Escrever, fazer — A frase que direi pode ter algo de pompa, mas não a resisto:
gozosos são os caminhos da escrita. E gozosos são os modos de fazê-la, sem perder de vista
a idéia de que esse fazer acontece naquelas frações de tempo do espaço íntimo. E fui fazer
livros à mão, fazê-los como quem levanta uma casa no ar, fazê-los através de uma editora
— a Edições 2 Luas — que é também uma ficção, que é também uma personagem, como
são personagens (e não heterônimos ou pseudônimos) os autores que assinam vários desses
livros ou livretos, como Lucas Baldus, Vicente Gunz, João Serenus ou Rubem Focs. São
personagens que escrevem aquilo que eu escreveria (ou não), tão fora de lugar quanto eu,
tão tortos quanto eu. E fui fazer esses livros à mão, escrevê-los e diagramá-los, dobrá-los e
cortá-los, costurá-los e colá-los, ilustrá-los e distribui-los em um lento, sinuoso e labiríntico
processo sempre na contracorrente da pressa, a contrapelo da produção em série. Um
exemplar de cada vez, cinco de vez em quando, dez quando é possível. E publiquei “Noite
de Palavras”, “Romances”, “Rostos”, “Escreventes”, “Saberes”, “Outras Águas”, “Namor
— Imaginações para Namorados”, “Livro dos Quereres”, “A Flauta e o Automóvel”,
“Kafka em Belo Horizonte” e alguns de outros autores como Lucia Castello Branco, Maria
Gabriela Llansol, Ruth Silviano Brandão, Roberto Correia dos Santos, Vera Casanova,
Jaime Rocha, Eliane Marta Teixeira Lopes e Ângela Santoro.

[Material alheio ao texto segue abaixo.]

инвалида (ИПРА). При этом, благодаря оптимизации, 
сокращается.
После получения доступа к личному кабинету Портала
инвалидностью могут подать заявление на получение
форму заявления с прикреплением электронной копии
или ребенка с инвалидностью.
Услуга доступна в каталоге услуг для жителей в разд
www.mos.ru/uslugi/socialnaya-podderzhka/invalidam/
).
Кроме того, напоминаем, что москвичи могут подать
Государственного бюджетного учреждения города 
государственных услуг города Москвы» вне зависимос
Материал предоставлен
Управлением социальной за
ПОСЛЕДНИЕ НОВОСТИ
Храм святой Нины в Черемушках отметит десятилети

Para mim, esses livros, nascidos da artesania, são cartas, cartas em busca de
destinatários. Desconheço a equação secreta que desvenda o modo como um livro chega a
um leitor, ignoro quais caminhos ele percorre, mas, ao chamar de cartas os livretos da
Edições 2 Luas, dou-lhes, mais que um nome, uma condição, um estado. Talvez um dia eles
sejam reunidos em um único livro, um livro único porém sempre imperfeito, como é
sempre imperfeita a escrita, no seu dizer, no seu expressar. Sim, pois a imperfeição é da
natureza da arte. Uma arte perfeita seria da ordem das divindades e as divindades, há muito,
deram baixa das milícias humanas e se tornaram entidades contemplativas. Prefiro então a
via humana do fazer. Fazer como faz o carpinteiro, o mestre carapina, o jardineiro, o
amolador de tesouras e facas, todas essas profissões em desuso ou extintas, como o
limpador de letras que fui em São Paulo.
De todos as maneiras, entre o meu primeiro livro e o próximo, entre os que estão na
correnteza do mercado e os que viajam clandestinos pelos correios, feitos pela artesania da
Edições 2 Luas, nada mudou em essência. O que aconteceu foi o livro que veio depois de
outro livro, o livro que sempre há dentro de outro livro, um mesmo e sempre distinto livro.
Afinal, o que há dentro de um escritor a não ser andaimes e estaleiros para a construção de
livros? O que pode sair da autópsia de um escritor a não ser essas paisagens dos campos da
Mancha, lá onde um Quixote, embriagado de livros, faz do mundo as suas páginas e de suas
páginas o mundo — o seu e o mundo dos outros?